Rule 26(b)(3)'s use of the phrase "'party or its representative' implies agency, and each of the six listed examples connotes someone acting in either an agency or fiduciary capacity for the 'party or its representative.'" Republic of Ecuador v. For Issuance of a Subpoena Under 28 U .S.C. Sec. 1782(a), 735 F.3d 1179, 1184 (10th Cir. 2013). "Clearly, agents of a party or its representative, who stand in the legal shoes of the party, are entitled to the same work-product protections as the party itself." Id. (emphasis added). There is no evidence that Mr.

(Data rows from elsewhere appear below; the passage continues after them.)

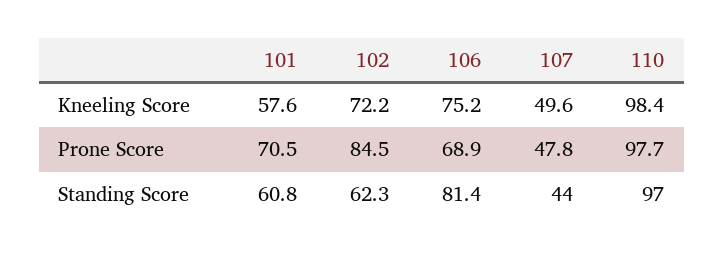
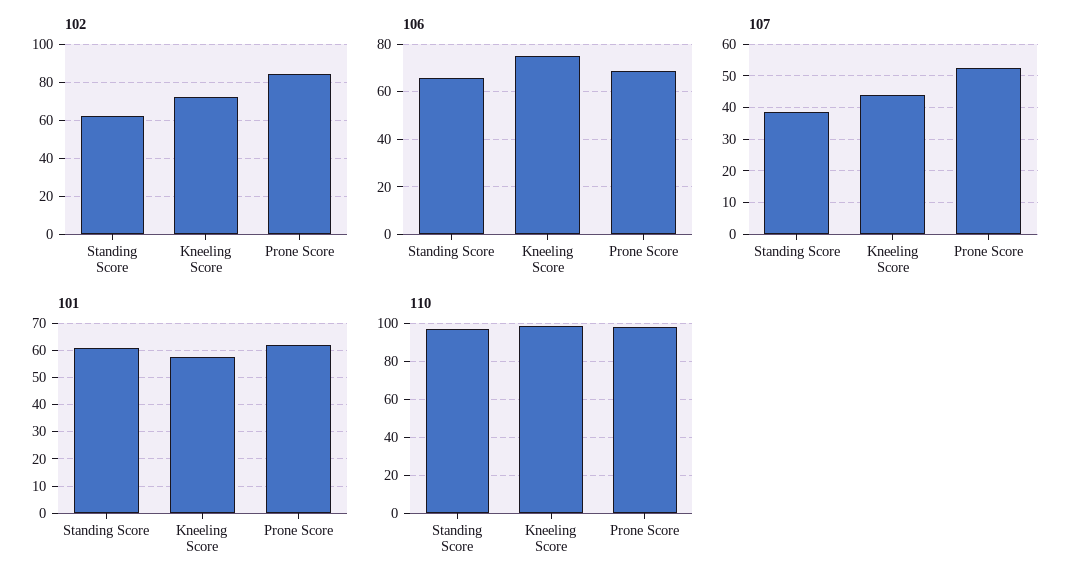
  {
    "101": {
      "Kneeling Score": 57.6,
-     "Prone Score": 70.5,
+     "Prone Score": 62.5,
      "Standing Score": 60.8
    },
    "102": {
      "Kneeling Score": 72.2,
      "Prone Score": 84.5,
      "Standing Score": 62.3
    },
    "106": {
      "Kneeling Score": 75.2,
      "Prone Score": 68.9,
-     "Standing Score": 81.4
+     "Standing Score": 65
    },
    "107": {
-     "Kneeling Score": 49.6,
+     "Kneeling Score": 44,
-     "Prone Score": 47.8,
+     "Prone Score": 52,
-     "Standing Score": 44
+     "Standing Score": 38
    },
    "110": {
      "Kneeling Score": 98.4,
      "Prone Score": 97.7,
      "Standing Score": 97
    }
  }

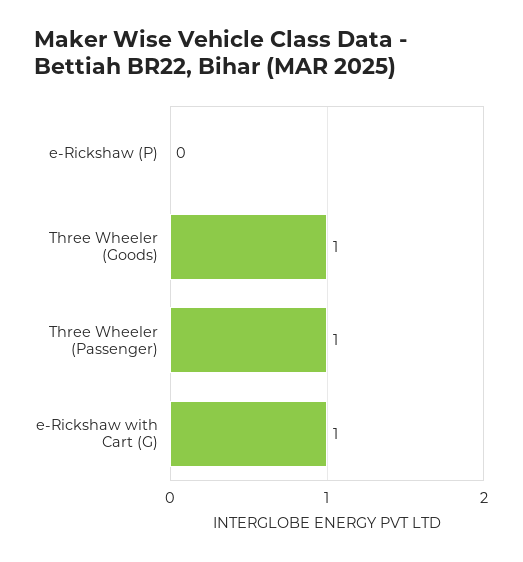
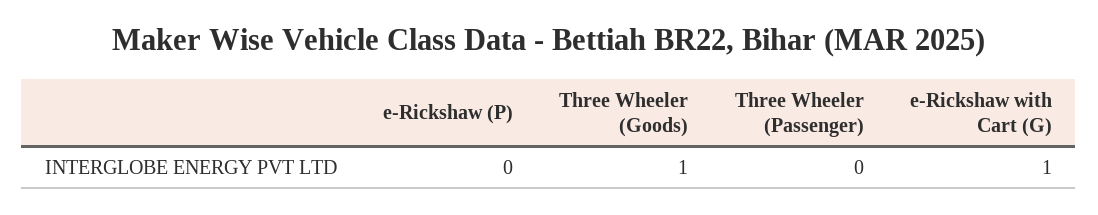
  {
    "e-Rickshaw (P)": 0,
    "Three Wheeler (Goods)": 1,
-   "Three Wheeler (Passenger)": 1,
+   "Three Wheeler (Passenger)": 0,
    "e-Rickshaw with Cart (G)": 1
  }

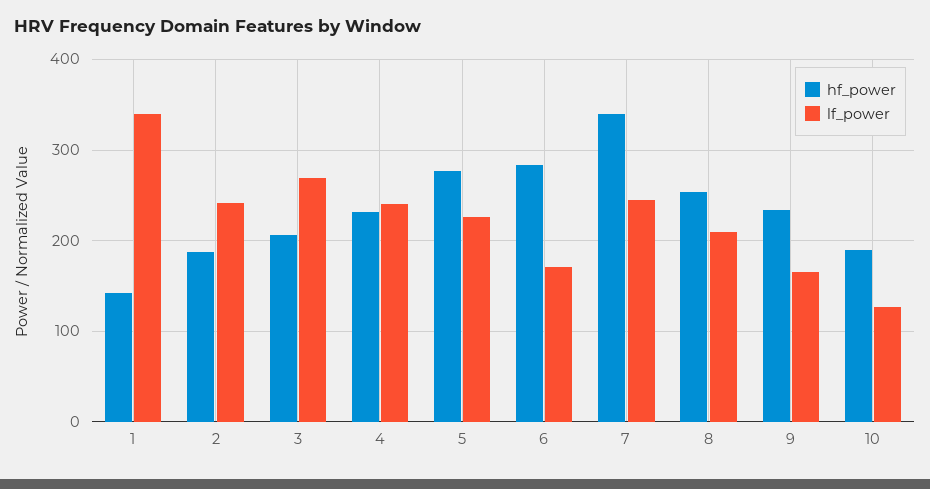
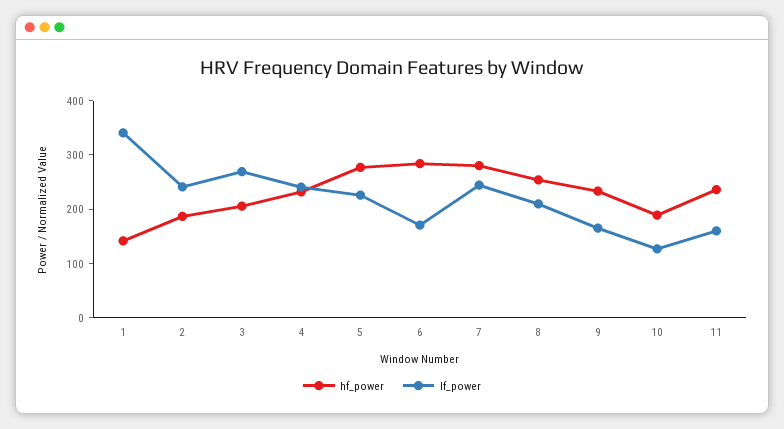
  {
    "hf_power": {
      "1": 140,
      "2": 190,
      "3": 210,
      "4": 230,
      "5": 280,
      "6": 280,
-     "7": 340,
+     "7": 280,
      "8": 250,
      "9": 230,
-     "10": 190
+     "10": 190,
+     "11": 240
    },
    "lf_power": {
      "1": 340,
      "2": 240,
      "3": 270,
      "4": 240,
      "5": 230,
      "6": 170,
      "7": 240,
      "8": 210,
      "9": 170,
-     "10": 130
+     "10": 130,
+     "11": 160
    }
  }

Diederichsen was acting in any type of legal agency capacity for Defendant Elmore or that he had the authority to act on Defendant Elmore's behalf for purposes of this litigation when he authored the emails. See id., ("No showing has been made that an expert would have capacity to act on behalf of a party in this case."). Because Defendant Elmore has failed make a sufficient showing that the e-mails in question were materials prepared in anticipation of litigation by his representative, the Court will compel discovery of those materials.
WHEREFORE, IT IS ORDERED that Plaintiff's Emergency Motion to Compel is GRANTED. Defendant Elmore shall immediately produce the withheld e-mails authored by witness Mark Diederichsen to Plaintiff.